We got a thorough physical checkup and were fitted for new fighting suits, made our financial arrangements, and caught the next morning’s shuttle. We laid over at Earthport, enjoying zero gravity for a few hours, and then caught a ride to Luna, setting down at the Grimaldi base.
On the door to the Transient Officers’ Billet, some wag had scraped “abandon hope all ye who enter.” We found our two-man cubicle and began changing for chow.
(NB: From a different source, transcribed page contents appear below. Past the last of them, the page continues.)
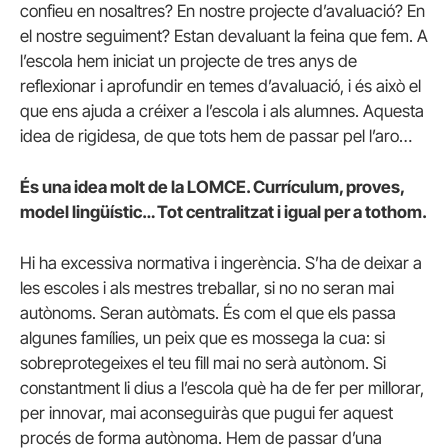
confieu en nosaltres? En nostre projecte d’avaluació? En
el nostre seguiment? Estan devaluant la feina que fem. A
l’escola hem iniciat un projecte de tres anys de
reflexionar i aprofundir en temes d’avaluació, i és això el
que ens ajuda a créixer a l’escola i als alumnes. Aquesta
idea de rigidesa, de que tots hem de passar pel l’aro…
És una idea molt de la LOMCE. Currículum, proves,
model lingüístic… Tot centralitzat i igual per a tothom.
Hi ha excessiva normativa i ingerència. S’ha de deixar a
les escoles i als mestres treballar, si no no seran mai
autònoms. Seran autòmats. És com el que els passa
algunes famílies, un peix que es mossega la cua: si
sobreprotegeixes el teu fill mai no serà autònom. Si
constantment li dius a l’escola què ha de fer per millorar,
per innovar, mai aconseguiràs que pugui fer aquest
procés de forma autònoma. Hem de passar d’una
Two raps on the door. “Mail call, sirs.”
I opened the door and the sergeant standing there saluted. I just looked at him for a second and then remembered I was an officer and returned the salute. He handed me two identical faxes. I gave one to Marygay and we both gasped at the same time:
***ORDERS***ORDERS***ORDERS***
THE FOLLOWING NAMED PERSONNEL:
Mandella, William 2LT [11 575 278] COCOMM D CO GRITRABN AND
Potter, Marygay 2LT [17 386 907] COCOMM B CO GRITRABN
ARE HEREBY REASSIGNED TO:
LT Mandella: PLCOMM 2 PL STFTHETA STARGATE
LT Potter: PLCOMM 3 PL STFTHETA STARGATE.
DESCRIPTION OF DUTIES:
Command infantry platoon in Tet-2 Campaign.
THE ABOVE NAMED PERSONNEL WILL REPORT IMMEDIATELY TO GRIMALDI TRANSPORTATION BATTALION TO BE MANIFESTED TO STARGATE.
ISSUED STARGATE TACI3D/1298-8684-1450/20 Aug 2019 SG:
BY AUTHO STFCOM Commander.
***ORDERS***ORDERS***ORDERS***
“They didn’t waste any time, did they?” Marygay said bitterly.
“Must be a standing order. Strike Force Command’s light-weeks away; they can’t even know we’ve re-upped yet.”
“What about our…” She let it trail off.
“The guarantee. Well, we were given our assignment of choice. Nobody guaranteed we’d have the assignment for more than an hour.”
“It’s so dirty.”
I shrugged. “It’s so army.”
But I couldn’t shake the feeling that we were going home.